Targeting cancerous tumours with precision
EU-funded researchers have developed novel technology for treating cancer patients that could deliver drugs exactly where they are needed in the human body. The potential breakthrough, which combines diagnosis and treatment, could significantly boost the effectiveness of the drugs currently used against cancer - giving patients a better chance of surviving.
© freshidea fotolia
Cancer is second to cardiovascular disease as the leading cause of death in Europe. Conventional chemotherapy treatment for cancer patients relies on highly toxic drugs, mostly taken intravenously. Taken this way, these drugs can destroy both healthy and cancerous cells, causing harmful side-effects and other complications.
The EU-funded Nanother project used the science of nanotechnology as an alternate way of deliver these drugs more effectively, potentially boosting the benefits and reducing side-effects. Nanotechnology is the manipulation of materials at the nano scale – between 1 to 100 nanometres, with one nanometre equal to a billionth of a metre.
The project team, which completed its work in August 2012, selected and developed a number of promising particles at the nano size designed to seek out tumours and carry drugs directly to them. Using these so-called nanocarriers, medicines could be delivered far more precisely than chemotherapy treatments, in just the right amounts.
Along with developing nanoparticles as tiny tumour detectors and as drug carriers, the team also developed software to support the analysis of tumours and as a possible aid for diagnosis and therapy, says Dr Pedro Heredia of Fundación Gaiker, Nanother’s coordinator.
Seek and destroy
The team’s work has helped develop an approach to using nanoparticles, both to detect cancerous cells, and to destroy them, he adds. This approach points the way forward to creating and adapting suitable nanoparticles for particular types of cancerous tumours.

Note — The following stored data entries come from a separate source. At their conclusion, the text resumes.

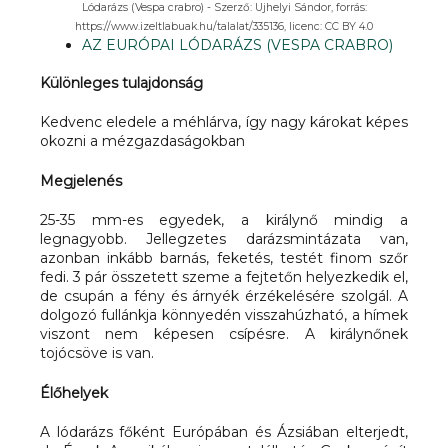
Lódarázs (Vespa crabro) - Szerző: Ujhelyi Sándor, forrás:
https://www.izeltlabuak.hu/talalat/335136, licenc: CC BY 4.0
AZ EURÓPAI LÓDARÁZS (VESPA CRABRO)
Különleges tulajdonság
Kedvenc eledele a méhlárva, így nagy károkat képes
okozni a mézgazdaságokban
Megjelenés
25-35 mm-es egyedek, a királynő mindig a
legnagyobb. Jellegzetes darázsmintázata van,
azonban inkább barnás, feketés, testét finom szőr
fedi. 3 pár összetett szeme a fejtetőn helyezkedik el,
de csupán a fény és árnyék érzékelésére szolgál. A
dolgozó fullánkja könnyedén visszahúzható, a hímek
viszont nem képesen csípésre. A királynőnek
tojócsöve is van.
Élőhelyek
A lódarázs főként Európában és Ázsiában elterjedt,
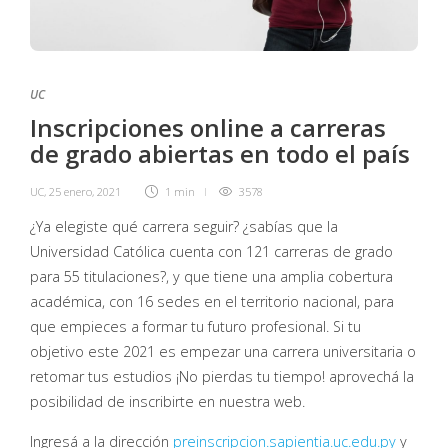
UC
Inscripciones online a carreras
de grado abiertas en todo el país
UC
,
25 enero, 2021
1 min
3578
¿Ya elegiste qué carrera seguir? ¿sabías que la
Universidad Católica cuenta con 121 carreras de grado
para 55 titulaciones?, y que tiene una amplia cobertura
académica, con 16 sedes en el territorio nacional, para
que empieces a formar tu futuro profesional. Si tu
objetivo este 2021 es empezar una carrera universitaria o
retomar tus estudios ¡No pierdas tu tiempo! aprovechá la
posibilidad de inscribirte en nuestra web.
Ingresá a la dirección
preinscripcion.sapientia.uc.edu.py
y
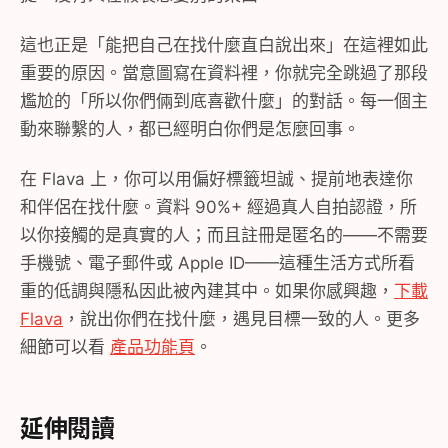
這也正是「能把自己在找什麼直白說出來」在這裡如此
重要的原因。當意圖寫在資料裡，你就完全跳過了那段
尷尬的「所以你們倆到底喜歡什麼」的對話。每一個主
動來聯繫的人，都已經明白你們是怎麼回事。
在 Flava 上，你可以用偏好標籤坦誠、提前地表達你
和伴侶在找什麼。資料 90%+ 經過真人自拍認證，所
以你接觸的是真實的人；而且註冊是匿名的——不需要
手機號、電子郵件或 Apple ID——這種生活方式所看
重的低調與隱私因此被內建其中。如果你感興趣，
下載
Flava
，說出你們在找什麼，遇見目標一致的人。更多
細節可以看
產品功能頁
。
延伸閱讀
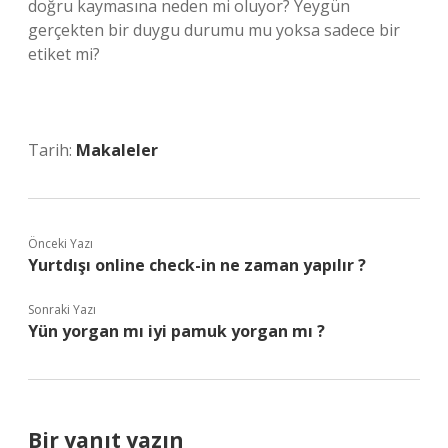
doğru kaymasına neden mi oluyor? Yeygün
gerçekten bir duygu durumu mu yoksa sadece bir
etiket mi?
Tarih:
Makaleler
Önceki Yazı
Yurtdışı online check-in ne zaman yapılır ?
Sonraki Yazı
Yün yorgan mı iyi pamuk yorgan mı ?
Bir yanıt yazın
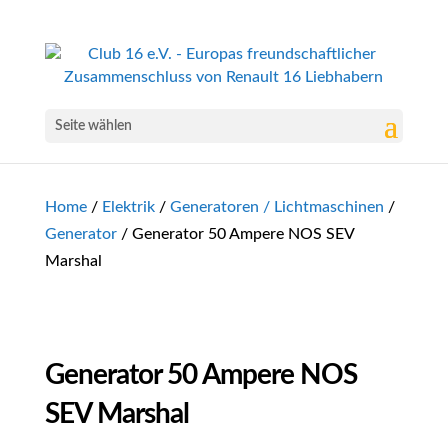
Seite wählen
Home
/
Elektrik
/
Generatoren / Lichtmaschinen
/
Generator
/ Generator 50 Ampere NOS SEV
Marshal
Generator 50 Ampere NOS
SEV Marshal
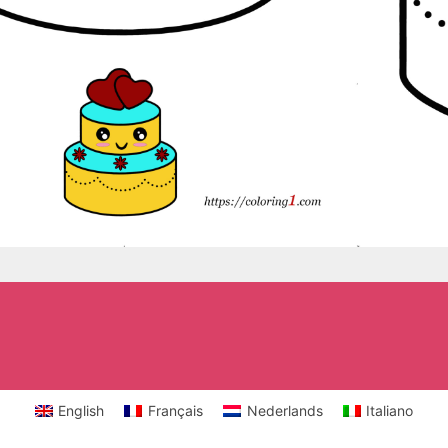
English
Français
Nederlands
Italiano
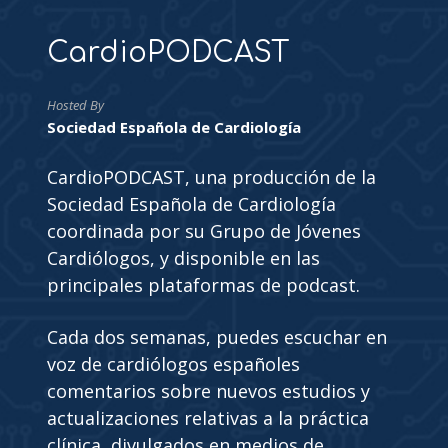
CardioPODCAST
Hosted By
Sociedad Española de Cardiología
CardioPODCAST, una producción de la
Sociedad Española de Cardiología
coordinada por su Grupo de Jóvenes
Cardiólogos, y disponible en las
principales plataformas de podcast.
Cada dos semanas, puedes escuchar en
voz de cardiólogos españoles
comentarios sobre nuevos estudios y
actualizaciones relativas a la práctica
clínica, divulgados en medios de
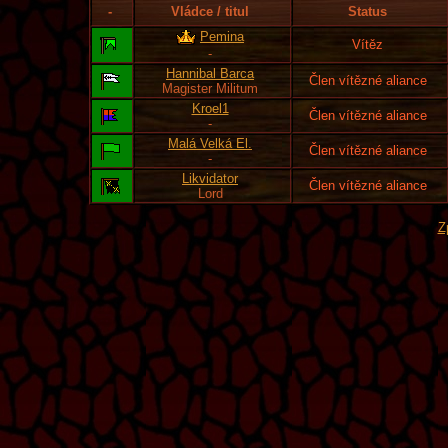
-
Vládce / titul
Status
Pemina
Vítěz
-
Hannibal Barca
Člen vítězné aliance
Magister Militum
Kroel1
Člen vítězné aliance
-
Malá Velká El.
Člen vítězné aliance
-
Likvidator
Člen vítězné aliance
Lord
Z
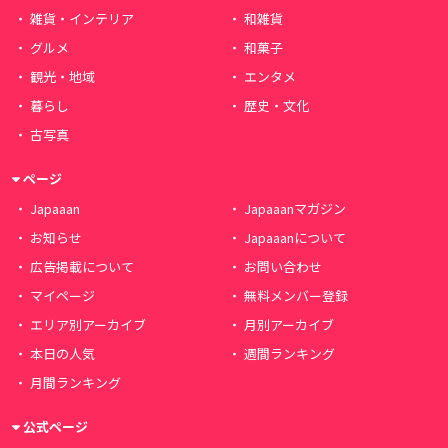
雑貨・インテリア
和雑貨
グルメ
和菓子
観光・地域
エンタメ
暮らし
歴史・文化
古写真
ページ
Japaaan
Japaaanマガジン
お知らせ
Japaaanについて
広告掲載について
お問い合わせ
マイページ
無料メンバー登録
エリア別アーカイブ
月別アーカイブ
本日の人気
週間ランキング
月間ランキング
公式ページ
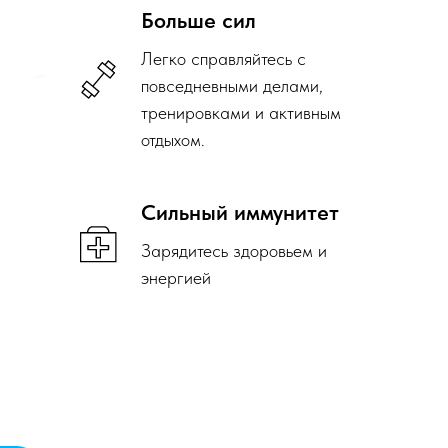
Больше сил
Легко справляйтесь с
повседневными делами,
тренировками и активным
отдыхом.
Сильный иммунитет
Зарядитесь здоровьем и
энергией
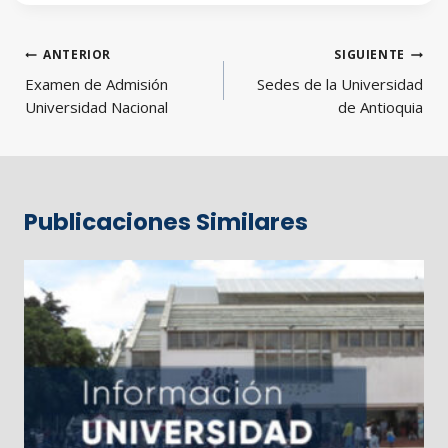
Navegación
ANTERIOR
SIGUIENTE
de
Examen de Admisión
Sedes de la Universidad
entradas
Universidad Nacional
de Antioquia
Publicaciones Similares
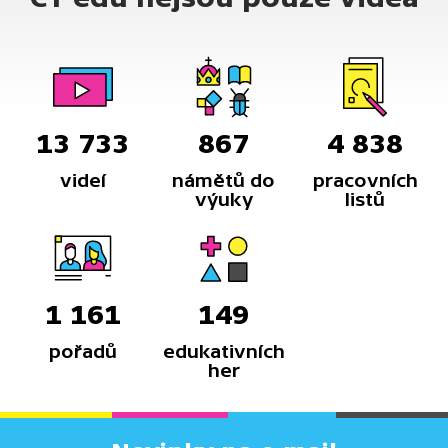
duchů, připomínající zlatou horečku v minulosti.
13 733
867
4 838
videí
námětů do
pracovních
výuky
listů
1 161
149
pořadů
edukativních
her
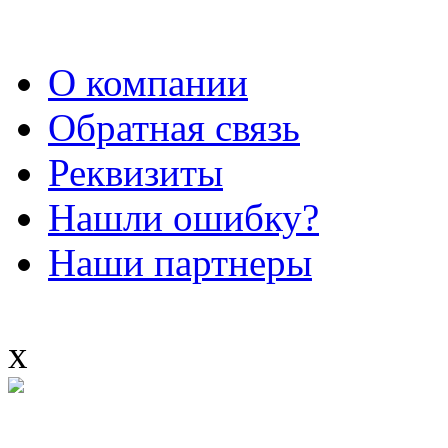
О компании
Обратная связь
Реквизиты
Нашли ошибку?
Наши партнеры
x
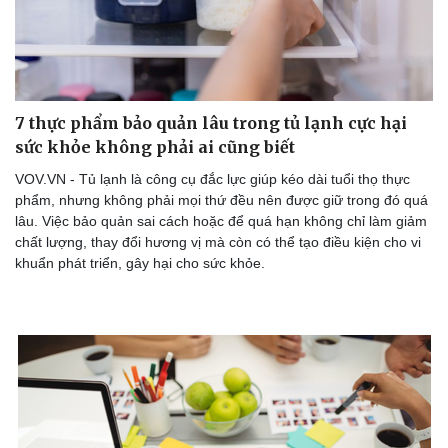
7 thực phẩm bảo quản lâu trong tủ lạnh cực hại
sức khỏe không phải ai cũng biết
VOV.VN - Tủ lạnh là công cụ đắc lực giúp kéo dài tuổi thọ thực
phẩm, nhưng không phải mọi thứ đều nên được giữ trong đó quá
lâu. Việc bảo quản sai cách hoặc để quá hạn không chỉ làm giảm
chất lượng, thay đổi hương vị mà còn có thể tạo điều kiện cho vi
khuẩn phát triển, gây hại cho sức khỏe.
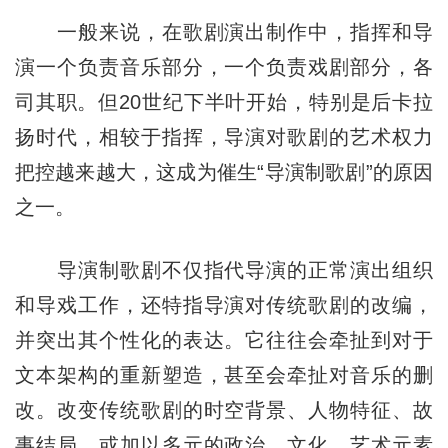
一般来说，在歌剧演出制作中，指挥和导
演一个负责音乐部分，一个负责戏剧部分，各
司其职。但20世纪下半叶开始，特别是后卡拉
扬时代，相较于指挥，导演对歌剧的艺术权力
把控越来越大，这成为催生“导演制歌剧”的原因
之一。
导演制歌剧不仅指代导演的正常演出组织
和导戏工作，还特指导演对传统歌剧的改编，
并突出其个性化的表达。它往往会牵扯到对于
文本架构的重新塑造，甚至会牵扯对音乐的删
改。改变传统歌剧的时空背景、人物特征、故
事结局，或加以多元的政治、文化、艺术元素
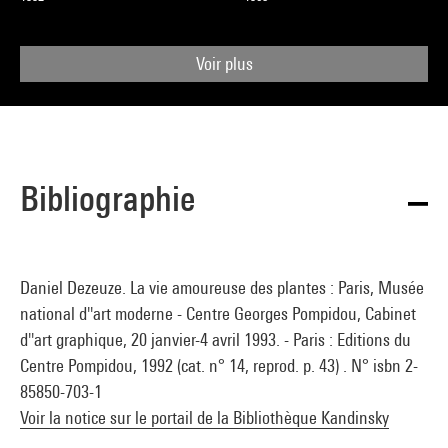
direction de Agnès de la Beaumelle, Paris, Centre Pompidou,
2008
Voir plus
Bibliographie
Daniel Dezeuze. La vie amoureuse des plantes : Paris, Musée
national d''art moderne - Centre Georges Pompidou, Cabinet
d''art graphique, 20 janvier-4 avril 1993. - Paris : Editions du
Centre Pompidou, 1992 (cat. n° 14, reprod. p. 43) . N° isbn 2-
85850-703-1
Voir la notice sur le portail de la Bibliothèque Kandinsky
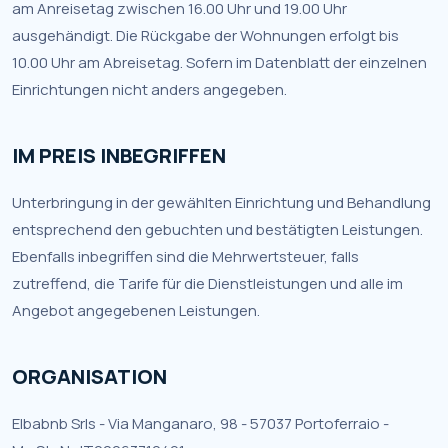
am Anreisetag zwischen 16.00 Uhr und 19.00 Uhr
ausgehändigt. Die Rückgabe der Wohnungen erfolgt bis
10.00 Uhr am Abreisetag. Sofern im Datenblatt der einzelnen
Einrichtungen nicht anders angegeben.
IM PREIS INBEGRIFFEN
Unterbringung in der gewählten Einrichtung und Behandlung
entsprechend den gebuchten und bestätigten Leistungen.
Ebenfalls inbegriffen sind die Mehrwertsteuer, falls
zutreffend, die Tarife für die Dienstleistungen und alle im
Angebot angegebenen Leistungen.
ORGANISATION
Elbabnb Srls - Via Manganaro, 98 - 57037 Portoferraio -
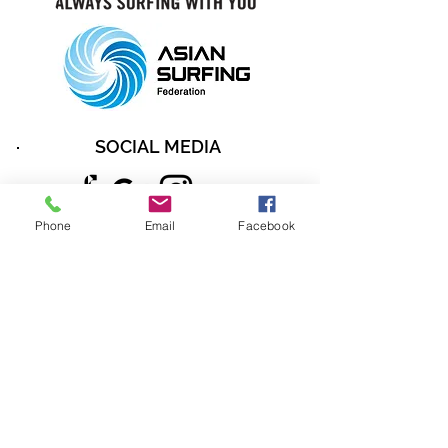
SOCIAL MEDIA
Phone
Email
Facebook
中華民國衝浪運動協會
CHINESE TAIPEI SURFING ASSOCIATION
E-mail:
ctsa.surf@gmail.com
​Tel:
03-9783358
戶名：中華民國衝浪運動協會
中國信託延吉分行（銀行代碼822）
帳號：241540090672
統編：31513238 宜蘭縣頭城鎮濱海路五段92號
Website Design & Development
By:
KikiKu
All Rights Reserved © 2019
Chinese Taipei Surfing Association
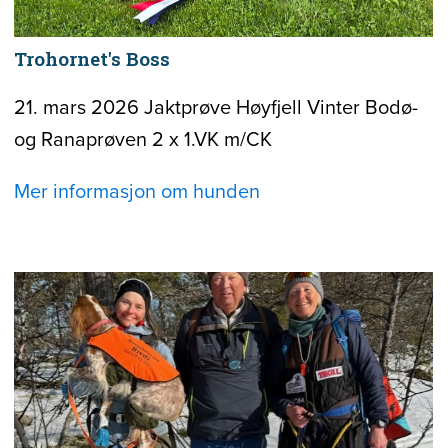
Trohornet's Boss
21. mars 2026 Jaktprøve Høyfjell Vinter Bodø-
og Ranaprøven 2 x 1.VK m/CK
Mer informasjon om hunden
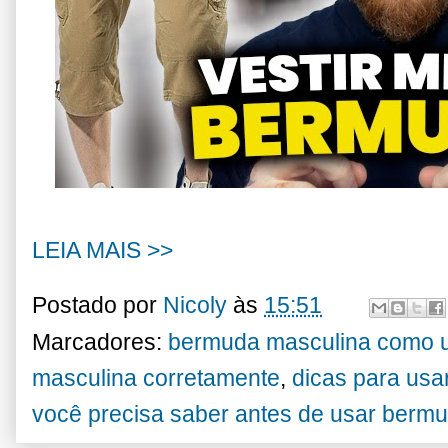
LEIA MAIS >>
Postado por
Nicoly
às
15:51
Marcadores:
bermuda masculina como 
masculina corretamente
,
dicas para us
você precisa saber antes de usar berm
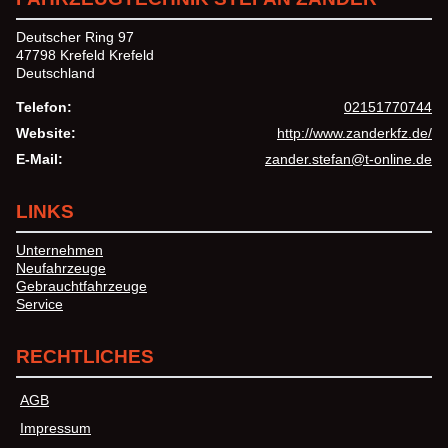
Deutscher Ring 97
47798 Krefeld Krefeld
Deutschland
Telefon:
02151770744
Website:
http://www.zanderkfz.de/
E-Mail:
zander.stefan@t-online.de
LINKS
Unternehmen
Neufahrzeuge
Gebrauchtfahrzeuge
Service
RECHTLICHES
AGB
Impressum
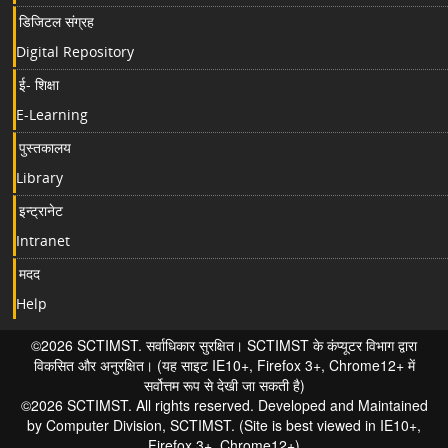
डिजिटल संग्रह
Digital Repository
ई- शिक्षा
E-Learning
पुस्तकालय
Library
इन्ट्रानेट
Intranet
मदद
Help
©2026 SCTIMST. सर्वाधिकार सुरक्षित। SCTIMST के कंप्यूटर विभाग द्वारा
विकसित और अनुरक्षित। (यह साइट IE10+, Firefox 3+, Chrome12+ में
सर्वोत्तम रूप से देखी जा सकती है)
©2026 SCTIMST. All rights reserved. Developed and Maintained
by Computer Division, SCTIMST. (Site is best viewed in IE10+,
Firefox 3+, Chrome12+)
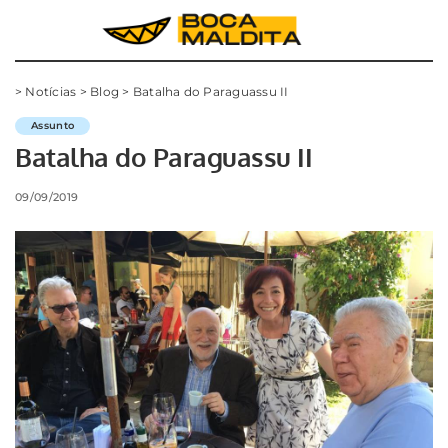
>
Notícias
>
Blog
>
Batalha do Paraguassu II
Assunto
Batalha do Paraguassu II
09/09/2019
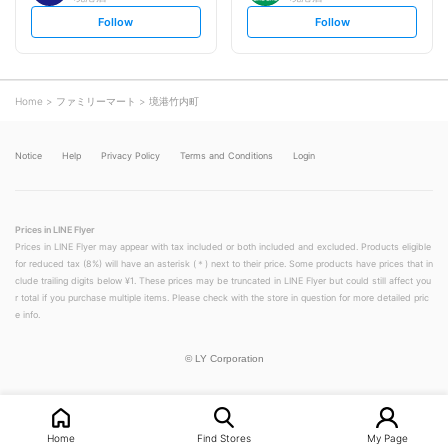
s
s
Follow
Follow
e
e
t
t
f
f
o
o
l
l
l
l
o
o
Home
ファミリーマート
境港竹内町
w
w
Notice
Help
Privacy Policy
Terms and Conditions
Login
Prices in LINE Flyer
Prices in LINE Flyer may appear with tax included or both included and excluded. Products eligible
for reduced tax (8%) will have an asterisk (＊) next to their price. Some products have prices that in
clude trailing digits below ¥1. These prices may be truncated in LINE Flyer but could still affect you
r total if you purchase multiple items. Please check with the store in question for more detailed pric
e info.
©
LY Corporation
Home
Find Stores
My Page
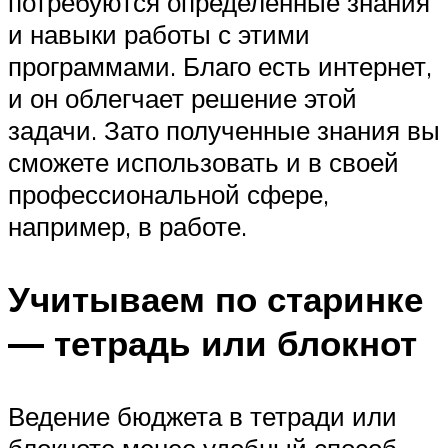
потребуются определенные знания
и навыки работы с этими
программами. Благо есть интернет,
и он облегчает решение этой
задачи. Зато полученные знания вы
сможете использовать и в своей
профессиональной сфере,
например, в работе.
Учитываем по старинке
— тетрадь или блокнот
Ведение бюджета в тетради или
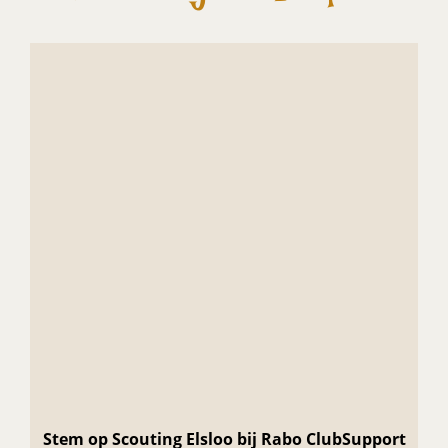
Stem op Scouting Elsloo bij Rabo ClubSupport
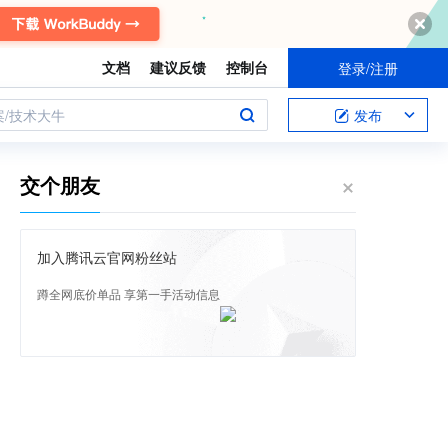
文档
建议反馈
控制台
登录/注册
案/技术大牛
发布
交个朋友
加入腾讯云官网粉丝站
蹲全网底价单品 享第一手活动信息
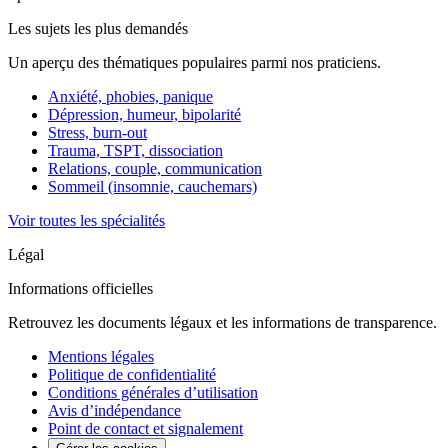
Les sujets les plus demandés
Un aperçu des thématiques populaires parmi nos praticiens.
Anxiété, phobies, panique
Dépression, humeur, bipolarité
Stress, burn-out
Trauma, TSPT, dissociation
Relations, couple, communication
Sommeil (insomnie, cauchemars)
Voir toutes les spécialités
Légal
Informations officielles
Retrouvez les documents légaux et les informations de transparence.
Mentions légales
Politique de confidentialité
Conditions générales d’utilisation
Avis d’indépendance
Point de contact et signalement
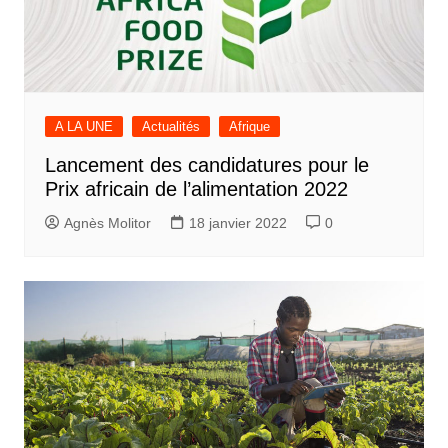
A LA UNE
Actualités
Afrique
Lancement des candidatures pour le
Prix africain de l’alimentation 2022
Agnès Molitor
18 janvier 2022
0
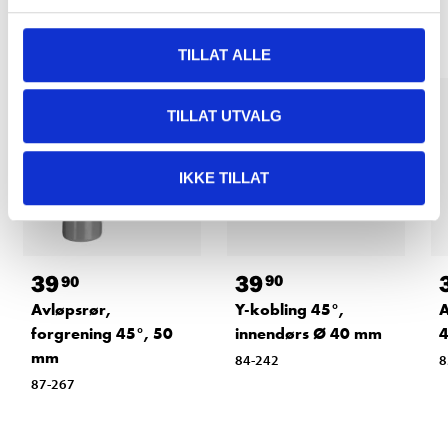
TILLAT ALLE
TILLAT UTVALG
IKKE TILLAT
39
39
90
90
Y-kobling 45°,
Avløpsrør,
A
innendørs Ø 40 mm
forgrening 45°, 50
4
mm
84-242
8
87-267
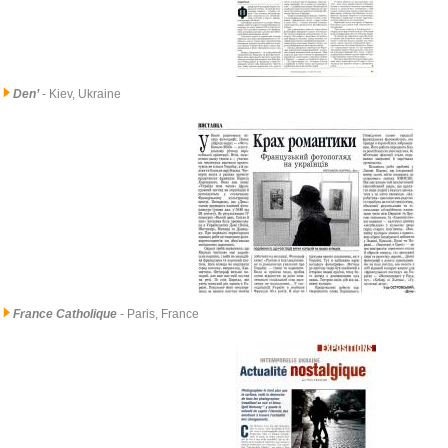
Den’
- Kiev, Ukraine
France Catholique
- Paris, France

Patients would then be able to receive treatment that is best for their specific type of cancer. Since the treatment is targeted, patients would avoid being subjected to higher and thus potentially more harmful doses of drugs to ensure that sufficient quantities reach the cancerous cells.
The team has also identified nanoparticles that once injected into an area near a potential tumour, latch on to the targeted cells, generating crucial input for doctors to make decisions about the most effective treatment.
The ability to diagnose cancer at a very early stage, improves a patient’s chances of receiving successful treatment, says Dr Heredia.
Combining therapy and diagnostics
The project team included partners from the biomedical sector and from physical sciences and engineering collaborating across the traditional boundaries of their fields. The team’s research also benefited from the involvement of both businesses and academic organisations.
Industrial partners, says Dr Heredia, are highly market-oriented, whereas academia concentrates more on understanding things.
“Combining these two approaches added value to the project as we reached a consensus in the middle, doing good science, but focusing on the market,” he notes.
Dr Heredia says that more work is needed to refine the technology, adapt it for specific applications and prepare the proposed products for trials.
“Overall, if everything is OK, I would say no less than 10 years to market,” he says.
He adds: “In principle, the ideal situation would be to continue with the nanocarriers that have yielded good results and try to get onboard companies willing to further explore the business opportunities that may arise. We are in the process of searching for possible companies to exploit the research.”